Among the entries below, find all lines that include "middle" and copy them.

[Records from a dataset]
************
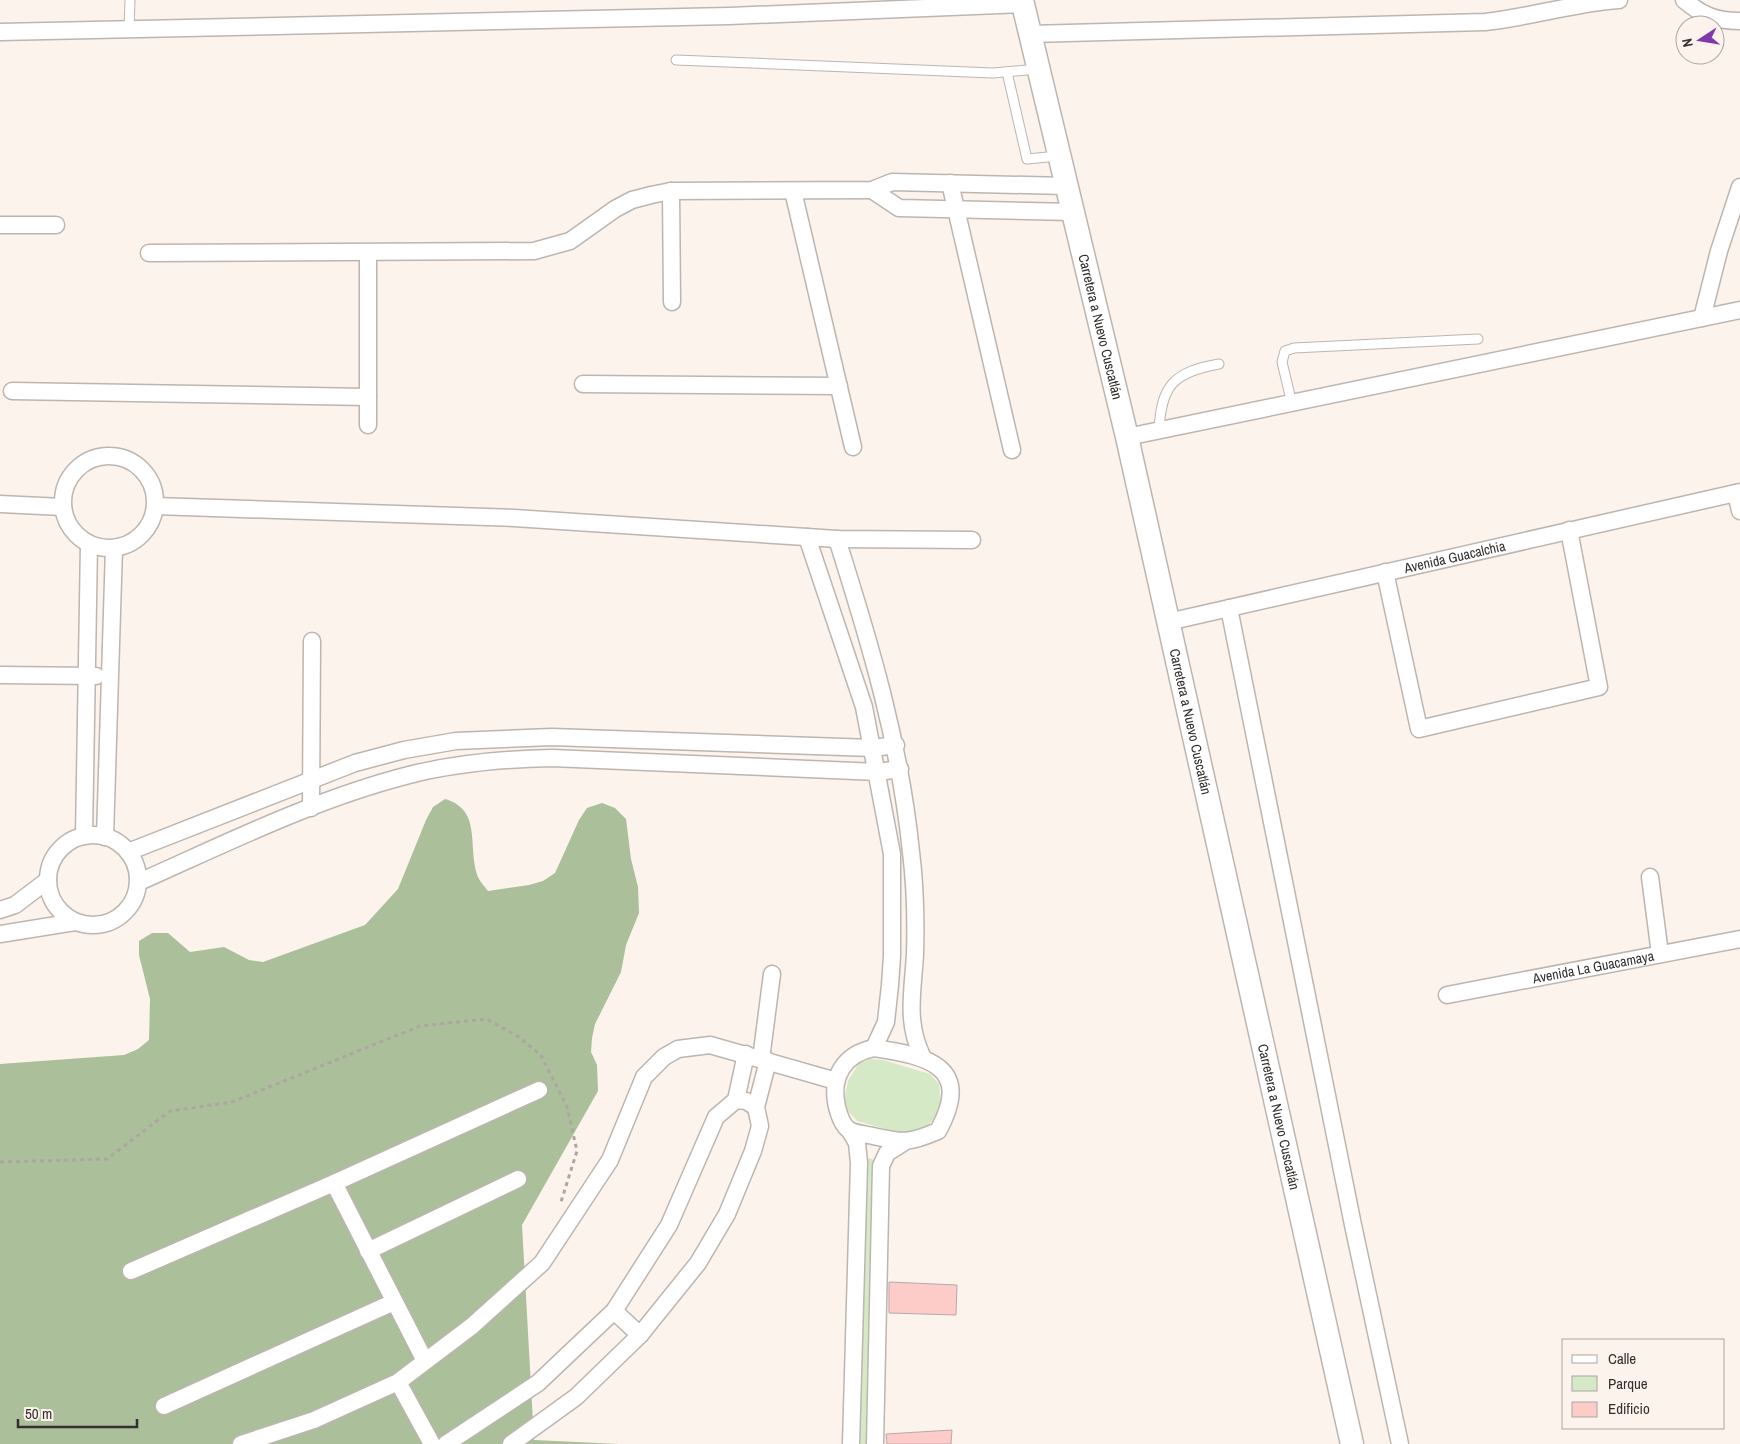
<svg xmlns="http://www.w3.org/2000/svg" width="1740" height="1444" font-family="'Archivo Narrow',sans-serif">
	<rect width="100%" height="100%" fill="#fcf3ed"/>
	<!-- green -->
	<g fill="#d5e9c7">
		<path d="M870,1059L883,1060L930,1074L939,1084L941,1104L938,1114L926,1128L904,1134L857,1121L847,1110L844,1101L848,1081L859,1063Z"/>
		<path d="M869,1158L876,1161L869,1444H858L867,1161Z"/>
	</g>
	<!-- forest -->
	<path fill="#aabf9a" d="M445,799C484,810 466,850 479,879C481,883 485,887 488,891L529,885L543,881L555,873L579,820L587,808L602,803L615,808L626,819L631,859L638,887L639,913L626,945L621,972L595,1024L592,1038L591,1052L597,1065L598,1091L522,1225L534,1440L619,1444H0V1064L124,1055L138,1049L149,1040L150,999L139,955V941L152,933H168L190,952L224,947L249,960L263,962L365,925L398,889L426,820L433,807Z"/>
	<!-- building -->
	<g fill="#fdccc9" stroke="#b5aaa9">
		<path d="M889,1282L957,1285L956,1315L889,1313Z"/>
		<path d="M952,1430L951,1444H887L886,1434Z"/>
	</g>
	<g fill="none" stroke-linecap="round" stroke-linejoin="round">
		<defs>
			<g id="lane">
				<path d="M129,29L130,0"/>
				<path d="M676,60L993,73L1038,69"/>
				<path d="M1007,72L1027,159L1058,156"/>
				<path d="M1292,404L1282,362L1285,351L1294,348L1478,339"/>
				<path d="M1159,431C1161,386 1173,372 1219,364"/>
			</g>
			<g id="street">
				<path d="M1684,0C1702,15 1715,21 1740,21"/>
				<path d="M0,32L729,16L1023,4"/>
				<path d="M1030,34L1485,22C1531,17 1574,3 1619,0"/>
				<path d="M950,183L1012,450"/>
				<path d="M872,190L899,208L1072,212"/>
				<path d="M671,191L672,302"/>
				<path d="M793,191L853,447"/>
				<path d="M0,225H56"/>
				<path d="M149,253L534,251L570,241L615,209L632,200L651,195L671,191L872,190L892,182L1065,186"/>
				<path d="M1702,318L1719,251L1740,187"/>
				<path d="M583,384L839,386"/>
				<path d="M12,391L368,397"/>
				<path d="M368,425V253"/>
				<path d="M1127,437L1740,310"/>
				<circle cx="109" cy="502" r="46"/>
				<path d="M1736,493L1740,511"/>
				<path d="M0,504L63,507"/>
				<path d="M155,506L514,518L837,539L972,540"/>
				<path d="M807,537L864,707L892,854V956L890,985L886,1022L874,1048"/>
				<path d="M837,539C870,643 900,743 911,852C915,884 916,921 915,954C913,992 905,1022 923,1058"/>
				<path d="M1385,572L1419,729L1599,687L1569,530"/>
				<path d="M1229,608L1353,1225L1400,1444"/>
				<path id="s1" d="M1168,622L1740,492"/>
				<path d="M0,675L96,676"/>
				<path d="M311,808L312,641"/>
				<circle cx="93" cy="880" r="45"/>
				<path d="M84,836L89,544"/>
				<path d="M105,837L114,548"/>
				<path d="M128,852L355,763L404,750L456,741L552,737L873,748L896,745"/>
				<path d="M1650,877L1660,954"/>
				<path d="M139,882C227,843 315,799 409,775C456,763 504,759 552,758L878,772L900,769"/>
				<path d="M0,910L15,905L48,880"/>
				<path d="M0,934L75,922"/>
				<path id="s2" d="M1447,995L1740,939"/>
				<path d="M874,1048C927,1056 974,1066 938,1131C905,1145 902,1142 868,1135C863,1134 854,1133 849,1130C842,1125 839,1115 837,1107C830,1077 844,1054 874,1048Z"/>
				<path d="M761,1059L772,974"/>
				<path d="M736,1100L746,1054"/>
				<path d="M850,1131L857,1143L859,1163L851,1444"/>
				<path d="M334,1183L539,1090"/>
				<path d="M368,1251L518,1179"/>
				<path d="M131,1271L334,1183L425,1361"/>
				<path d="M614,1311L640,1335"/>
				<path d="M398,1382L432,1444"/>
				<path d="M164,1406L394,1302"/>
				<path d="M241,1444L314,1420L398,1382L472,1326L542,1263L610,1160L644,1077L664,1057L678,1049L710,1045L836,1081"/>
				<path d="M446,1444L538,1383L614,1311L669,1225L716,1117L736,1100L746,1101L756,1107"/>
				<path d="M511,1444L576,1397L640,1335L698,1263L727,1214L753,1151L760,1126L756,1107L768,1061"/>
				<path d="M875,1444L881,1166L887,1153L903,1143"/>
			</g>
			<g id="secondary">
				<path id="s3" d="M1022,0L1127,437L1352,1444"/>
			</g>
		</defs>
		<!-- lane casing -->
		<use href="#lane" stroke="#bdb5af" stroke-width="11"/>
		<!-- street casing -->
		<use href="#street" stroke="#bdb5af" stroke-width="19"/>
		<!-- secondary casing -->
		<use href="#secondary" stroke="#bdb5af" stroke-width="25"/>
		<!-- path -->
		<path stroke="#ada6a1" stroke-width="3" stroke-dasharray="4 4" stroke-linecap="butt" d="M0,1162L107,1159L170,1111L232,1102L420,1026L486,1019L516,1035L541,1055L567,1107L577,1151L560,1205"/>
		<!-- lane -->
		<use href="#lane" stroke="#fff" stroke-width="9"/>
		<!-- street -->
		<use href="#street" stroke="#fff" stroke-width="16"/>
		<!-- secondary -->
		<use href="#secondary" stroke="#fff" stroke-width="22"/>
	</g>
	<g text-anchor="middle" stroke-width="4" stroke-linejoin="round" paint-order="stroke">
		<!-- street labels -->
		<g font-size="14" fill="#322f2d" stroke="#fcf3ed">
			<text dy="5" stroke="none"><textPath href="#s3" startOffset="336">Carretera a Nuevo Cuscatlán</textPath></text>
			<text dy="5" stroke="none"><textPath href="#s1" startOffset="294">Avenida Guacalchia</textPath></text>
			<text dy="5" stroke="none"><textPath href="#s3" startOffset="741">Carretera a Nuevo Cuscatlán</textPath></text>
			<text dy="5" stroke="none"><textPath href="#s2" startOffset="149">Avenida La Guacamaya</textPath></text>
			<text dy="5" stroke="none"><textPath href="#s3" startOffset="1146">Carretera a Nuevo Cuscatlán</textPath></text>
		</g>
	</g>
	<!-- legend -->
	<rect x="1562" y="1339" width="162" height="90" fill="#fcf3ed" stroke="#aba5a0"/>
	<rect x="1572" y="1355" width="25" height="8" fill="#ffffff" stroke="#aba5a0"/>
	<text x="1608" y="1364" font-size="15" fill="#322f2d">Calle</text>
	<rect x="1572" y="1376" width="25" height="15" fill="#d5e9c7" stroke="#aba5a0"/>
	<text x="1608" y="1389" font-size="15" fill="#322f2d">Parque</text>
	<rect x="1572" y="1402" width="25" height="15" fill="#fdccc9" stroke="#aba5a0"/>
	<text x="1608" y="1414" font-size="15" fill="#322f2d">Edificio</text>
	<!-- north arrow -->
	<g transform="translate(1700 40) rotate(258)"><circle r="24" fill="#fcf3ed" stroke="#aba5a0"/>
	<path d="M0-4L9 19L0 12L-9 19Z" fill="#8038ab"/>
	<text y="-8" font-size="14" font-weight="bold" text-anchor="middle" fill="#322f2d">N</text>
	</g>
	<!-- scale -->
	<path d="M18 1419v8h119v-8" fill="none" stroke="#322f2d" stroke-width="2.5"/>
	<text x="25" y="1419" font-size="15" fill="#322f2d" stroke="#fcf3ed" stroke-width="4" paint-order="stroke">50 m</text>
</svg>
************
PROBLEM SOLUTION
	<g text-anchor="middle" stroke-width="4" stroke-linejoin="round" paint-order="stroke">
	<text y="-8" font-size="14" font-weight="bold" text-anchor="middle" fill="#322f2d">N</text>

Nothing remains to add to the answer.